Ils veillent à prévenir ou à faire cesser immédiatement les situations de conflit d’intérêts au sens de l’article 7‑1 de l’ordonnance du 22 décembre 1958 susmentionnée.

Les dispositions de l’article 7‑2 de l’ordonnance du 22 décembre 1958 susmentionnée leur sont applicables. Ils remettent leur déclaration d’intérêts au premier président de la cour d’appel à laquelle ils sont affectés.

Ils ne peuvent pas connaître d’un dossier présentant un lien avec leur activité professionnelle d’avocat ou lorsqu’ils entretiennent ou ont entretenu des relations professionnelles avec l’une des parties. Dans ces hypothèses, le président de la cour d’assises ou de la cour criminelle départementale décide, à la demande de celui‑ci ou de l’une des parties, que l’affaire sera renvoyée à une formation de jugement autrement composée. Cette décision n’est pas susceptible de recours.

L’avocat honoraire exerçant des fonctions juridictionnelles ne peut ni mentionner cette qualité, ni en faire état dans les documents relatifs à l’exercice de son activité professionnelle, tant pendant la durée de ses fonctions que postérieurement.

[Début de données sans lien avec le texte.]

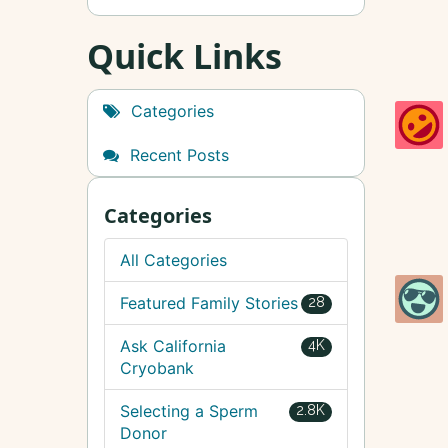
Quick Links
Categories
Recent Posts
Categories
All Categories
Featured Family Stories
28
Ask California
4K
Cryobank
Selecting a Sperm
2.8K
Donor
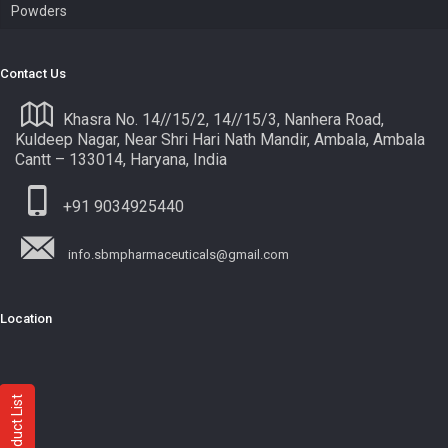
Powders
Contact Us
Khasra No. 14//15/2, 14//15/3, Nanhera Road,
Kuldeep Nagar, Near Shri Hari Nath Mandir, Ambala, Ambala
Cantt – 133014, Haryana, India
+91 9034925440
info.sbmpharmaceuticals@gmail.com
Location
Product List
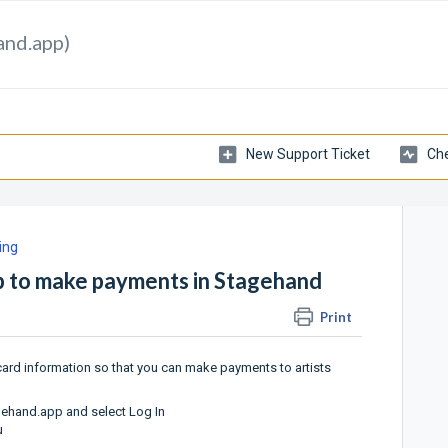
and.app)
New Support Ticket
Che
ing
up to make payments in Stagehand
Print
 card information so that you can make payments to artists
agehand.app
and select Log In
u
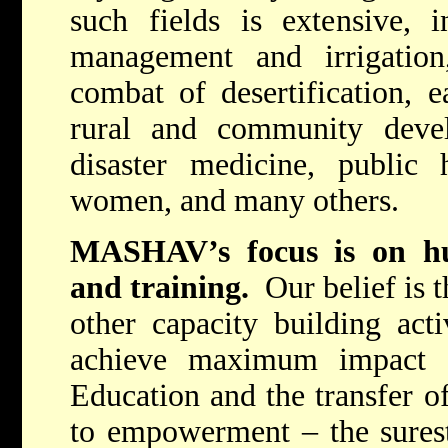
such fields is extensive, i
management and irrigation,
combat of desertification, e
rural and community deve
disaster medicine, public
women, and many others.
MASHAV’s focus is on hu
and training.
Our belief is t
other capacity building acti
achieve maximum impact i
Education and the transfer of
to empowerment – the surest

VI. – Tout manquement d’un avocat honoraire exerçant des fonctions juridictionnelles aux devoirs de son état, à l’honneur, à la probité ou à la dignité constitue une faute disciplinaire.

Le pouvoir d’avertissement et le pouvoir disciplinaire à l’égard des avocats honoraires recrutés dans le cadre du présent article est exercé par l’autorité investie de ce pouvoir dans les conditions prévues au chapitre VII de l’ordonnance du 22 décembre 1958 susmentionnée. Cette autorité peut, indépendamment de la sanction prévue au 1° de l’article 45 de la même ordonnance, prononcer, à titre de sanction exclusive de toute autre sanction disciplinaire, la fin des fonctions d’avocat honoraire exerçant des fonctions juridictionnelles.

VII. ‒ Les avocats honoraires exerçant des fonctions juridictionnelles ne peuvent demeurer en fonctions au‑delà de l’âge de soixante‑quinze ans.

Il ne peut être mis fin aux fonctions des avocats honoraires recrutés dans le cadre du présent article qu’à leur demande ou au cas où aurait été prononcée à leur encontre la sanction prévue au VI.

Durant un an à compter de la cessation de leurs fonctions, ces avocats honoraires sont tenus de s’abstenir de toute prise de position publique en relation avec les fonctions juridictionnelles qu’ils ont exercées.

TITRE III

DISPOSITIONS RELATIVES À L’ENREGISTREMENT ET À LA DIFFUSION DES AUDIENCES DEVANT LA COUR DE JUSTICE DE LA RÉPUBLIQUE

Article 4

À l’article 26 de la loi organique n° 93‑1252 du 23 novembre 1993 sur la Cour de justice de la République, après les mots : « en matière correctionnelle », sont insérés les mots : « et les règles relatives à l’enregistrement et à la diffusion des audiences définies à l’article 38 quater de la loi du 29 juillet 1881 relative à la liberté de la presse ».

Article 5

Les dispositions des articles 1er à 3 entrent en vigueur le 1er janvier 2022.

Les dispositions de l’article 4 entrent en vigueur le lendemain de la publication de la présente loi organique.